The two adults and three children in the people carrier were taken to hospital to be checked over. None had lasting injuries.
A second incident occurred on April 13, 2019. Garda Damien Rafter was on patrol in Inistioge.
He observed a black Volkswagen Passat travelling in the same direction, towards New Ross. The vehicle was being driven erratically, crossing the white line on numerous occasions.
Garda Rafter stopped the car and spoke to the driver, Mr Ryan. The garda got a strong smell of cannabis from the car. Mr Ryan was cautioned and asked had he smoked cannabis. Mr Ryan said he had, the previous evening.
The garda asked Mr Ryan if he was on any other drugs and he named four medications for depression.
The garda told the court that Mr Ryan’s hands were shaking and his speech was slurred. Garda Rafter formed the opinion Mr Ryan had committed an offence, and he was arrested.
At Kilkenny Garda Station an oral fluids test confirmed the presence of cocaine, cannabis and opiates. A blood test was positive for cannabis and benzodiazepines.
Sgt O’Connor told the court that Mr Ryan had 18 previous convictions.
Mr Ryan said he had bought the vehicle the previous evening and hadn’t transferred the insurance from his previous car. As he owned this car he was not insured to drive it.
Solicitor Chris Hogan said his client was in ‘technical breach’ of insurance regulations. He thought he was covered to drive because he had an insurance policy, but he hadn’t transferred it to the new car he had just bought.
Mr Hogan said his client apologised to the court and the occupants of the car for the accident on April 5.
Mr Ryan accepted his driving was unacceptable.
Mr Ryan, the solicitor said, is 28 and has a difficulty with intoxicants. He has been addressing this for the last two years with support services.
He is a qualified mechanic, with three young children, and has stayed out of trouble for the last two years, the solicitor added.

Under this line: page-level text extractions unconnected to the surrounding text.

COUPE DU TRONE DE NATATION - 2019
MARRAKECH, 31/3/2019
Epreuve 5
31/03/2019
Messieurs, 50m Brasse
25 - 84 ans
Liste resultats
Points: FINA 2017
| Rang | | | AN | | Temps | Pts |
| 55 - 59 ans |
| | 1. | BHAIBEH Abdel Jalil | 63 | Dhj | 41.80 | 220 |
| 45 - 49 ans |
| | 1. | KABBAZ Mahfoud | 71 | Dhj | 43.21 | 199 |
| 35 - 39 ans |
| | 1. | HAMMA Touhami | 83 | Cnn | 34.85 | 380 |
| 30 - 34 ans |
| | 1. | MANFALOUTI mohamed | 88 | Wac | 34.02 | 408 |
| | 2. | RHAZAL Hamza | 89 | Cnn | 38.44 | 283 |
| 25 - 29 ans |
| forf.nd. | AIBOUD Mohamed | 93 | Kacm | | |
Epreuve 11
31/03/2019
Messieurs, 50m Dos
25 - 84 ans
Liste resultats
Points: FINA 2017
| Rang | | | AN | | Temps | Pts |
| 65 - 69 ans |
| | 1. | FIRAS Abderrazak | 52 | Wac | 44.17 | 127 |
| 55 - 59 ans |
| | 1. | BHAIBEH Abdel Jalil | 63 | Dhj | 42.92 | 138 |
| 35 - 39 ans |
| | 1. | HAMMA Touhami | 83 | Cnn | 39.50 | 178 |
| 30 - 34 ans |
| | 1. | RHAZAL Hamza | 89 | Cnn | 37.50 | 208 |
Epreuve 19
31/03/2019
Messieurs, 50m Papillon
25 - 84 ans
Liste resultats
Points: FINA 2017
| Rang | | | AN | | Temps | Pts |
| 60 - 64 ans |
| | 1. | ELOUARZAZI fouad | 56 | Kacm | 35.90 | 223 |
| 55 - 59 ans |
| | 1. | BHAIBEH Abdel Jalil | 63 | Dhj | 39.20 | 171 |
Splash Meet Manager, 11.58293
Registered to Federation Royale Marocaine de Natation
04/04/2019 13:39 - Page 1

Judge Brennan said these were serious matters. The accident could have been far more serious.
The judge said he was concerned by the level of aggression in that offence but noted Mr Ryan was insured on that occasion, which was to his credit.
“If these matters were of a more recent vintage I would take a more serious view,” Judge Brennan said, noting they dated back 18 months. He said Mr Ryan is dealing with his issues and has children and responsibilities.

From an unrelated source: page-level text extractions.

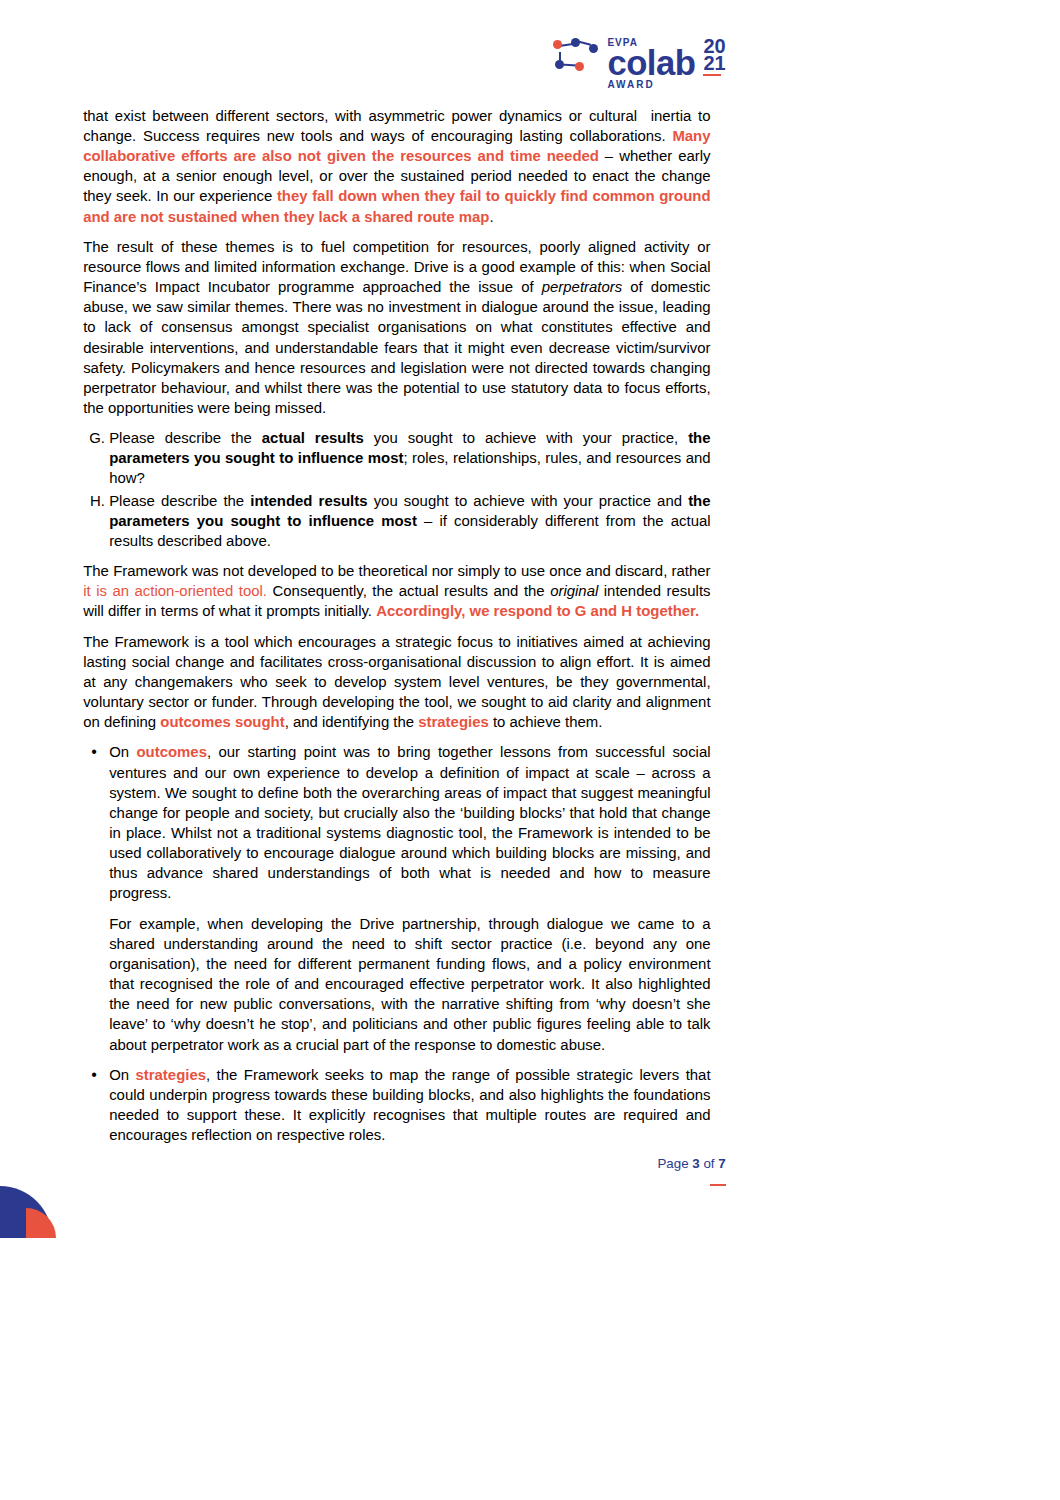EVPA
colab
AWARD
20
21
that exist between different sectors, with asymmetric power dynamics or cultural inertia to change. Success requires new tools and ways of encouraging lasting collaborations. Many collaborative efforts are also not given the resources and time needed – whether early enough, at a senior enough level, or over the sustained period needed to enact the change they seek. In our experience they fall down when they fail to quickly find common ground and are not sustained when they lack a shared route map.
The result of these themes is to fuel competition for resources, poorly aligned activity or resource flows and limited information exchange. Drive is a good example of this: when Social Finance’s Impact Incubator programme approached the issue of perpetrators of domestic abuse, we saw similar themes. There was no investment in dialogue around the issue, leading to lack of consensus amongst specialist organisations on what constitutes effective and desirable interventions, and understandable fears that it might even decrease victim/survivor safety. Policymakers and hence resources and legislation were not directed towards changing perpetrator behaviour, and whilst there was the potential to use statutory data to focus efforts, the opportunities were being missed.
Please describe the actual results you sought to achieve with your practice, the parameters you sought to influence most; roles, relationships, rules, and resources and how?
Please describe the intended results you sought to achieve with your practice and the parameters you sought to influence most – if considerably different from the actual results described above.
The Framework was not developed to be theoretical nor simply to use once and discard, rather it is an action-oriented tool. Consequently, the actual results and the original intended results will differ in terms of what it prompts initially. Accordingly, we respond to G and H together.
The Framework is a tool which encourages a strategic focus to initiatives aimed at achieving lasting social change and facilitates cross-organisational discussion to align effort. It is aimed at any changemakers who seek to develop system level ventures, be they governmental, voluntary sector or funder. Through developing the tool, we sought to aid clarity and alignment on defining outcomes sought, and identifying the strategies to achieve them.
On outcomes, our starting point was to bring together lessons from successful social ventures and our own experience to develop a definition of impact at scale – across a system. We sought to define both the overarching areas of impact that suggest meaningful change for people and society, but crucially also the ‘building blocks’ that hold that change in place. Whilst not a traditional systems diagnostic tool, the Framework is intended to be used collaboratively to encourage dialogue around which building blocks are missing, and thus advance shared understandings of both what is needed and how to measure progress.
For example, when developing the Drive partnership, through dialogue we came to a shared understanding around the need to shift sector practice (i.e. beyond any one organisation), the need for different permanent funding flows, and a policy environment that recognised the role of and encouraged effective perpetrator work. It also highlighted the need for new public conversations, with the narrative shifting from ‘why doesn’t she leave’ to ‘why doesn’t he stop’, and politicians and other public figures feeling able to talk about perpetrator work as a crucial part of the response to domestic abuse.
On strategies, the Framework seeks to map the range of possible strategic levers that could underpin progress towards these building blocks, and also highlights the foundations needed to support these. It explicitly recognises that multiple routes are required and encourages reflection on respective roles.
Page 3 of 7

Judge Brennan noted the defendant had spent time on remand in prison which he hoped was chastening for him.
He said Mr Ryan has effectively served a sentence for this offence.
On the charge of dangerous driving Mr Ryan was convicted and fined €300. He was disqualified from driving for four years.
Mr Ryan was also convicted of driving while under the influence of drugs and fined €200. He was disqualified from driving for four years.
A disqualification of four years was imposed for driving without insurance.
“It is important that you take on your responsibilities, look for a job and deal with your issues,” Judge Brennan told Mr Ryan, warning him that if he finds himself back in court he will be looking at a custodial sentence.